Bacterial infections pose serious threats to human health. Furthermore, viral infections such as the flu are frequently accompanied by bacterial infections which is often a deadly combination. Due to the development of resistance, the options for treating infections have dwindled substantially. This resistance is in large part due to the bacterial expression of beta-lactamases that degrade beta-lactam antibiotics. Our main goal is to structurally understand the molecular basis of resistance against the clinically available ceftazidime antibiotic and how certain mutations in beta-lactamases confer resistance to this antibiotic and other mutations confer resistance to the beta-lactamase inhibitors tazobactam, sulbactam, and clavulanic acid. Our structure-function studies involve a novel synergy between X-ray and time-resolved Raman crystallography. Our innovative inter-disciplinary approach allows us to identify and track reaction intermediates inside crystals prior to X-ray analysis and provides a unique advantage to accomplish our Specific Aims: Specific Aim 1: To test the hypothesis that SHV-1 resistance variants at position M69 cause active site changes that affect the level and stability of the intermediate formation involving the 3 inhibitors thus allowing them to overcome the inhibition. Specific Aim 2: To test the hypothesis that the extended-spectrum beta-lactamase SHV-2 variant (G238S) and SHV-5 variant (G238S & E240K) have evolved to hydrolyze the third-generation cephalosporin ceftazidime by widening the active site and forming novel interactions with this compound. Specific Aim 3: To test the hypothesis that the changes at position D179 which are present in SHV-6, -8, and -24 have evolved to hydrolyze ceftazidime by shifting the omega loop thereby extending the active site to accommodate ceftazidime. The structural knowledge gained from the proposed research could aid in the design of new antibiotic drugs.

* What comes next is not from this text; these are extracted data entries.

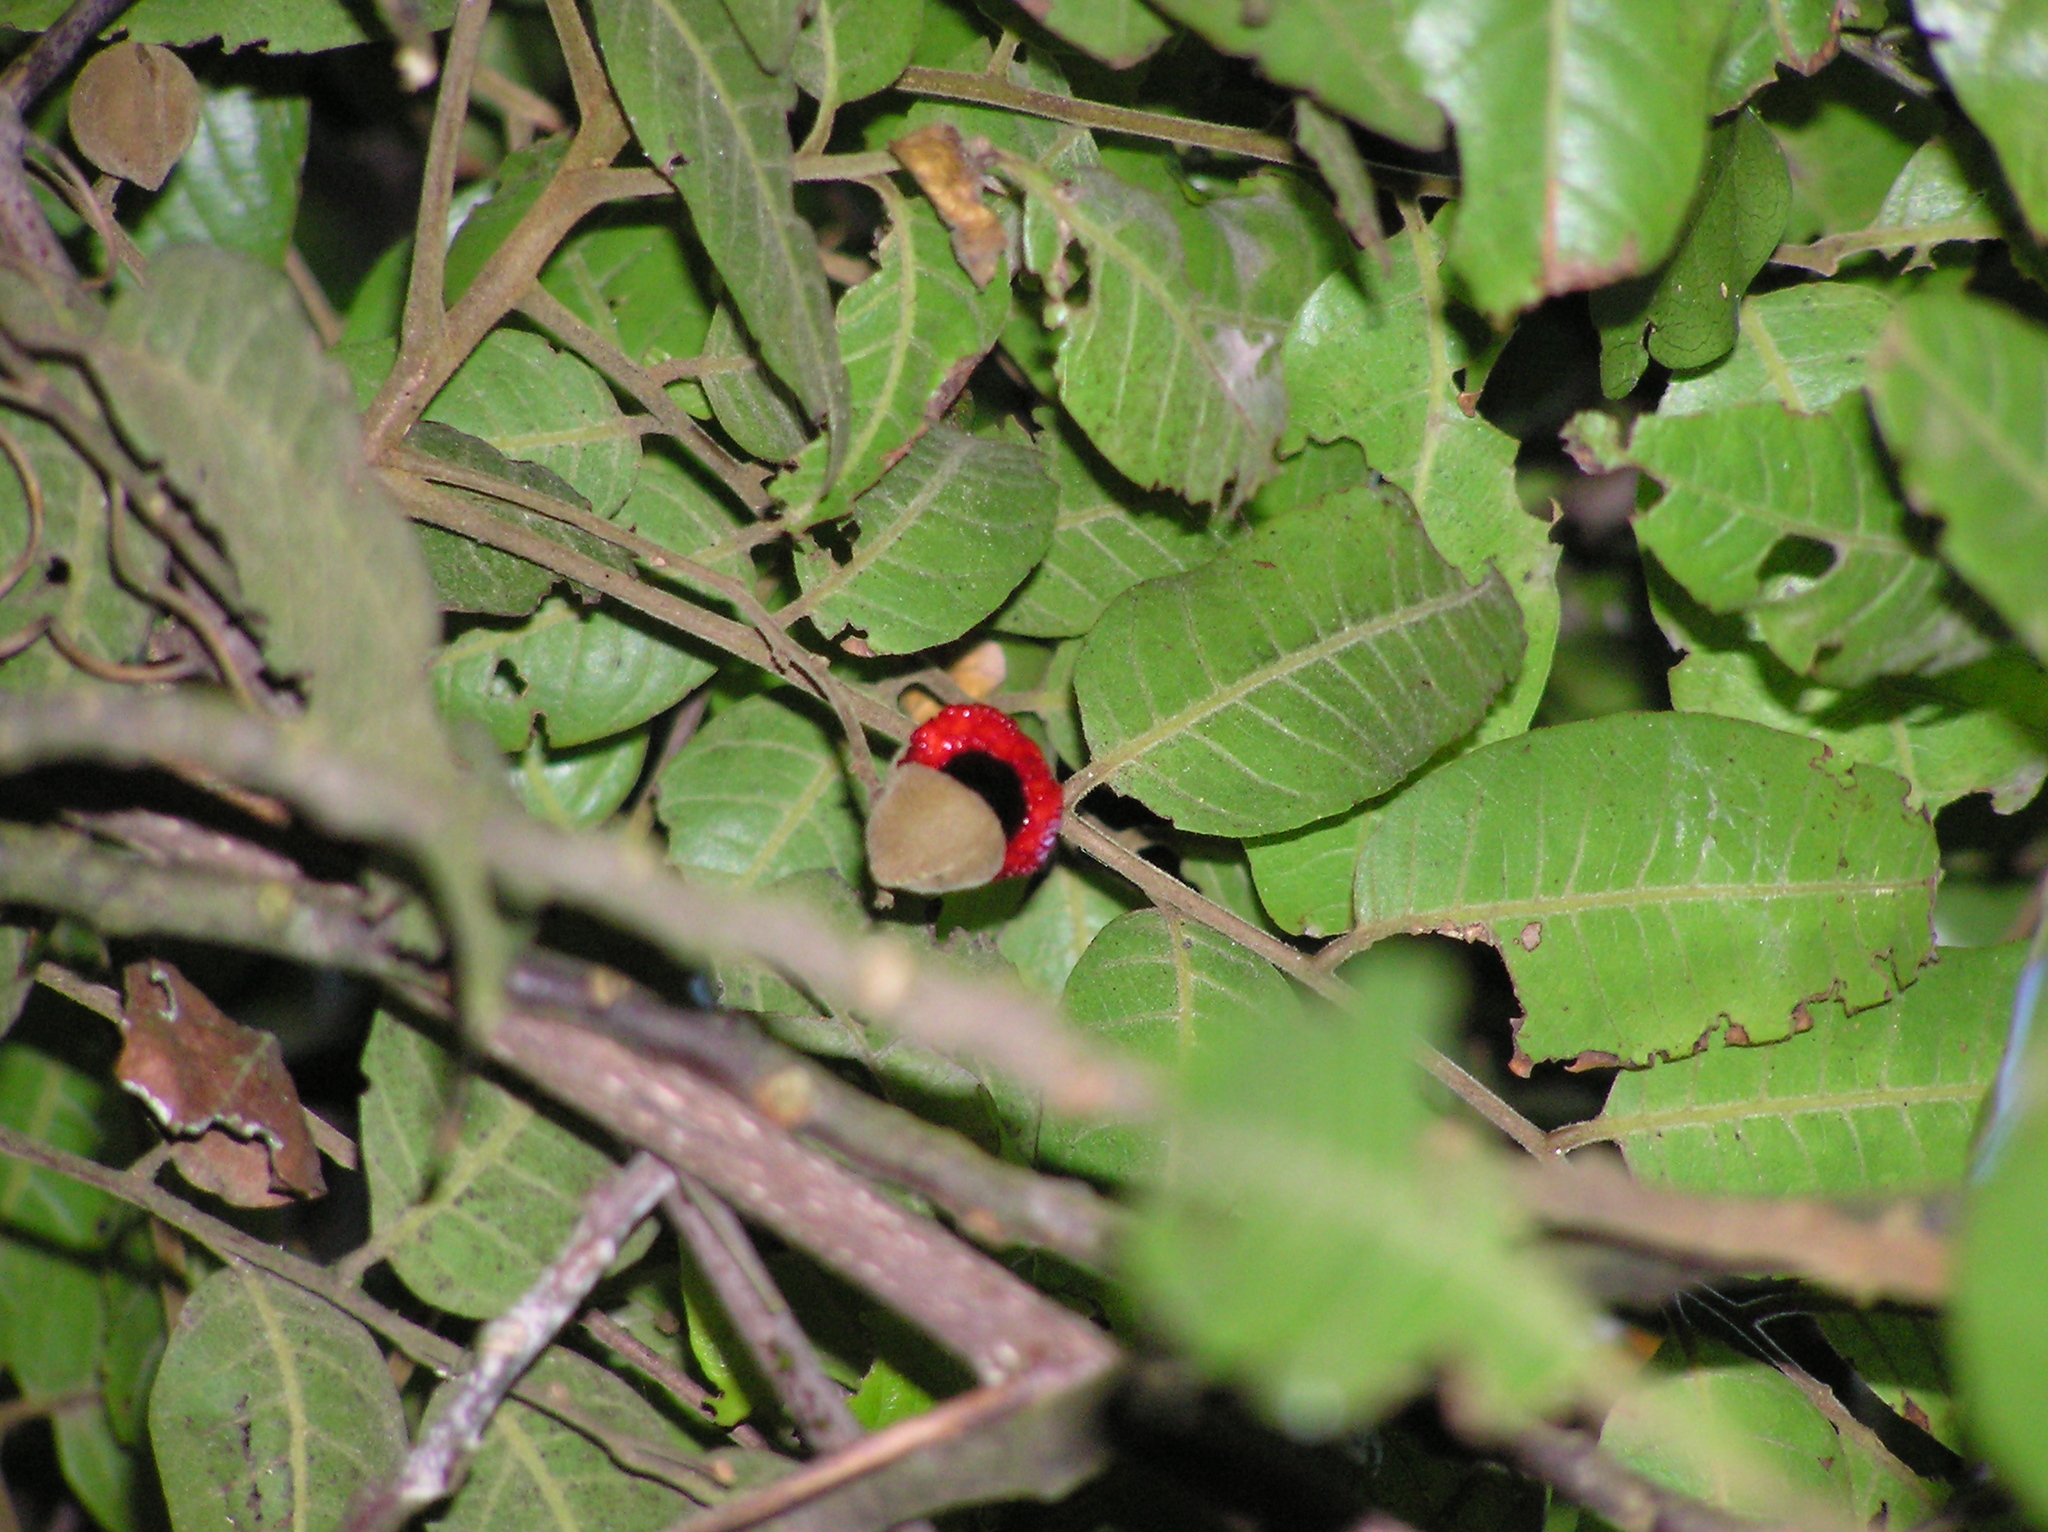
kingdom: Plantae
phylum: Tracheophyta
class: Magnoliopsida
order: Sapindales
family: Sapindaceae
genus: Alectryon
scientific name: Alectryon excelsus
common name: Three kings titoki
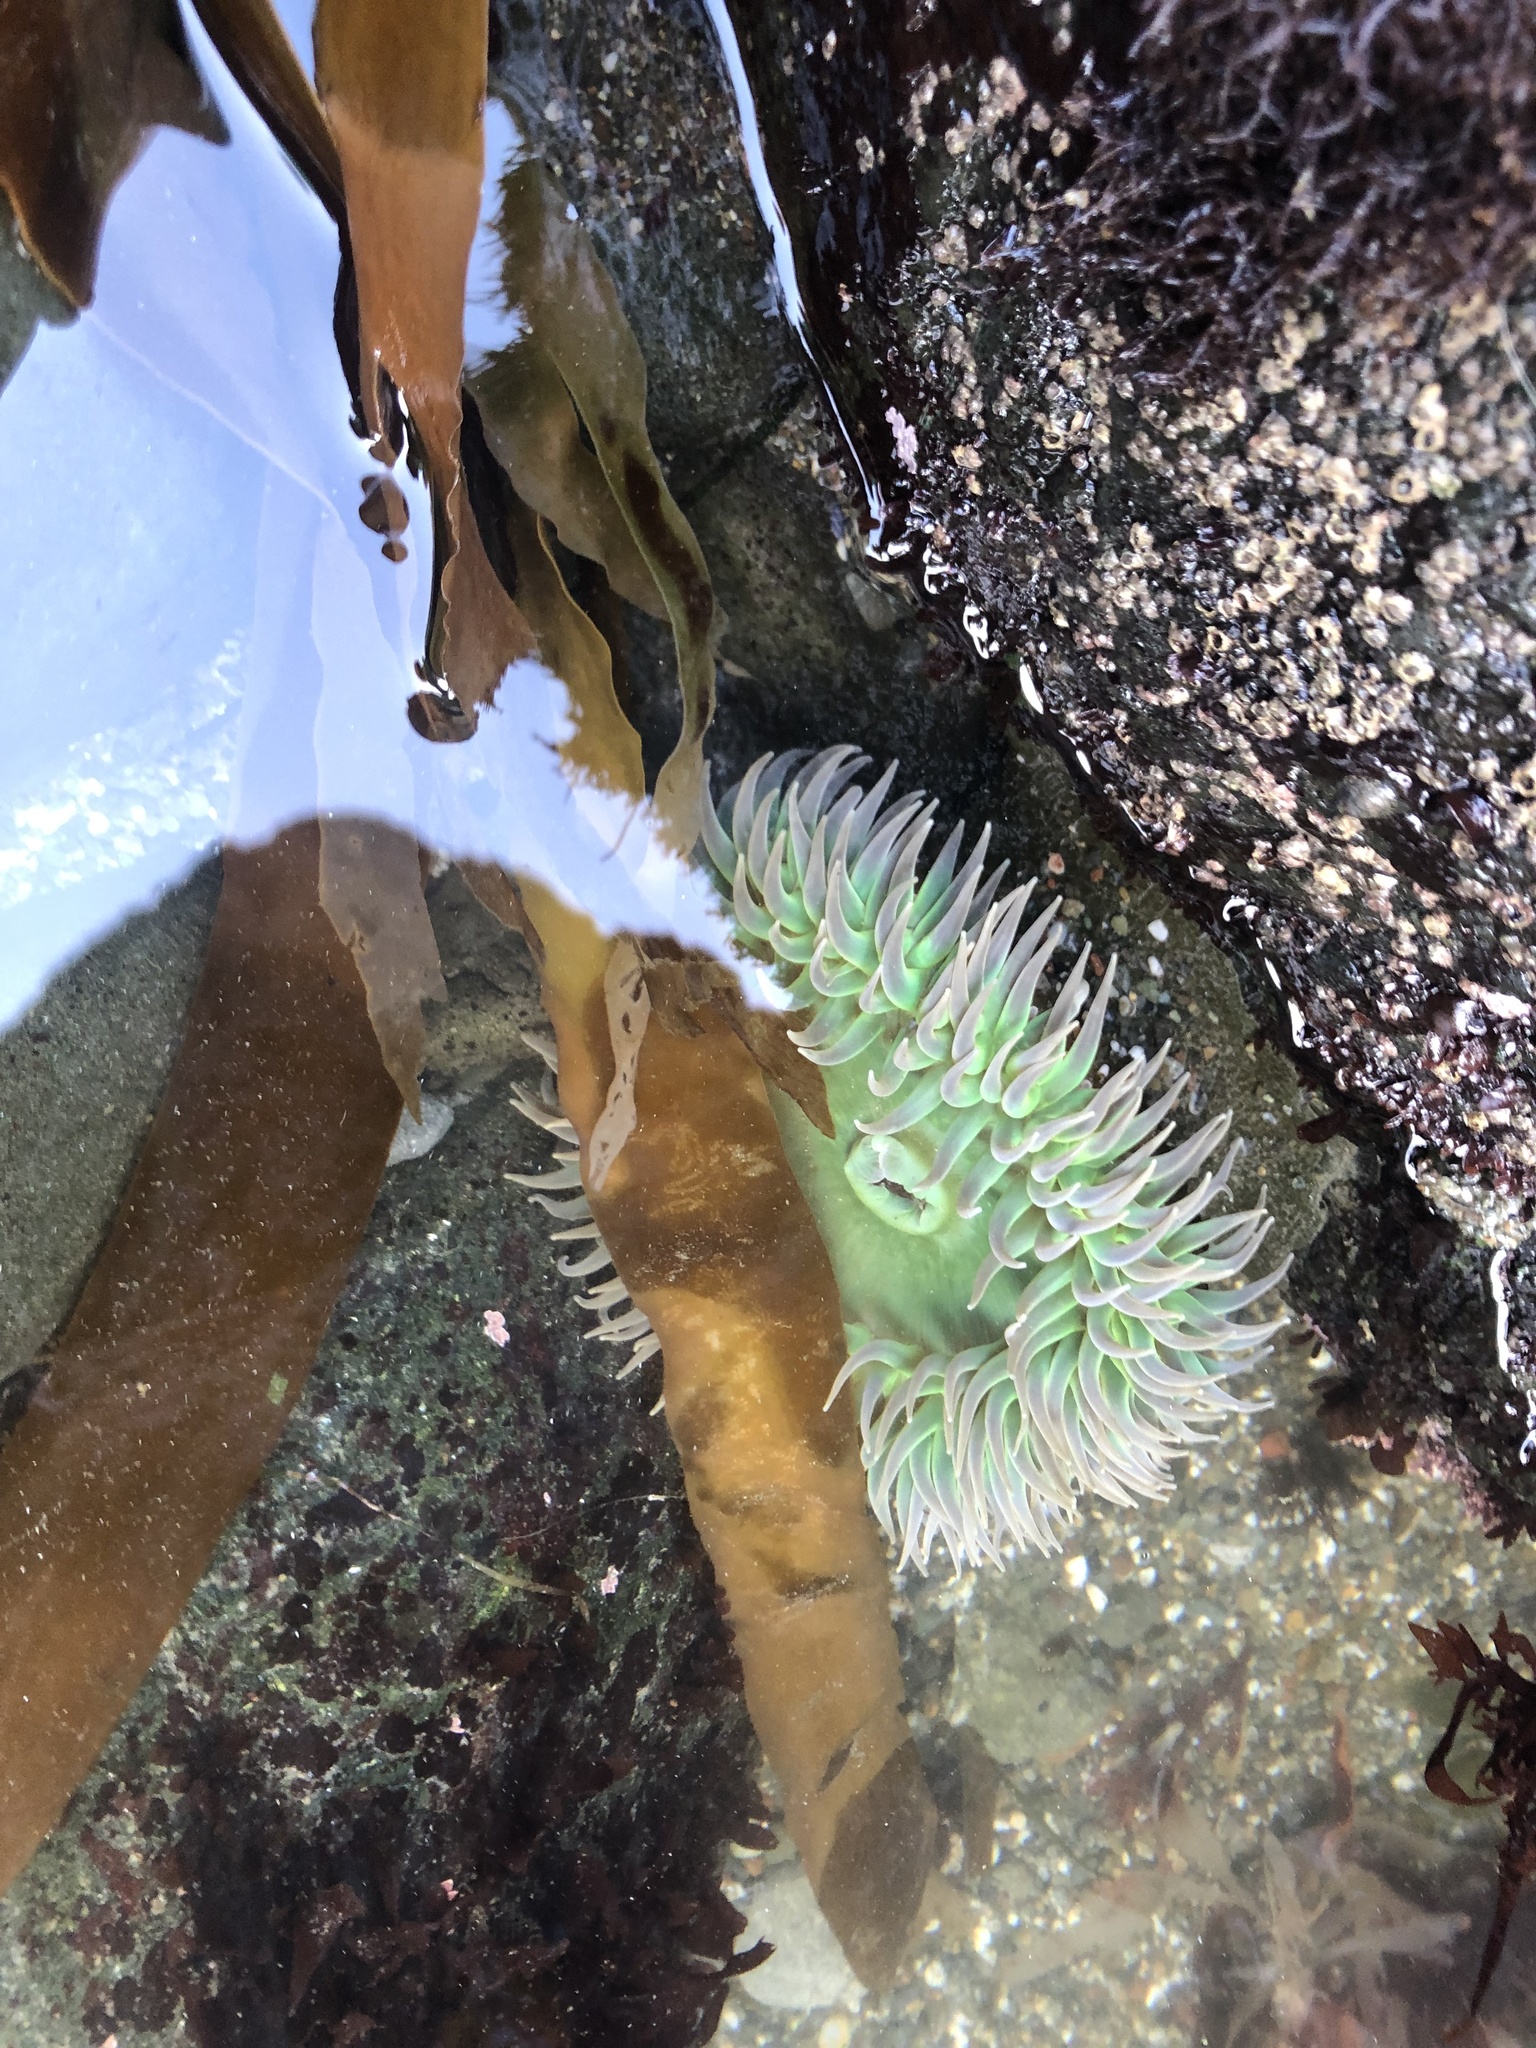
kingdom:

细菌感染对人类健康构成了严重威胁。 此外，流感等病毒感染经常伴有细菌感染，这通常是致命的组合。由于抗药性的发展，治疗感染的选择大大减少了。这种抗性在很大程度上是由于β-内酰胺酶的细菌表达降解β-内酰胺抗生素。我们的主要目标是在结构上了解对临床可用头孢菌素抗生素的抗性的分子基础，以及β-内酰胺酶中的某些突变如何赋予该抗生素的耐药性和其他突变赋予β-内酰胺酶抑制剂Tazobactam，sulbactam和clavulanic acter抗性。我们的结构功能研究涉及X射线和时间分辨的拉曼晶体学之间的新型协同作用。我们创新的跨学科方法使我们能够在X射线分析之前识别和跟踪晶体内部的反应中间体，并为实现我们的特定目的提供了独特的优势：特定目标1：测试以下假设：SHV-1抗性在位置M69处的抗性变体引起主动部位变化，影响涉及3种抑制剂的中间形成的水平和稳定性，从而使它们能够克服抑制作用。具体目的2：检验以下假设：扩展的频谱β-内酰胺酶SHV-2变体（G238S）和SHV-5变体（G238S＆E240K）已进化以通过拓宽活跃的现场和形成活跃的现场和形成活性的位点和形成，以水解第三代CEPHALOSPORIN CETFEFTAZIDIME与这种化合物的新颖相互作用。具体目的3：测试以下假设：SHV -6，-8和-24中存在的位置D179的变化已通过移动omega循环的变化而演变为水解头孢心夏，从而扩展了活跃的位点以容纳头孢心兹维时。从拟议的研究中获得的结构知识可以帮助设计新的抗生素药物。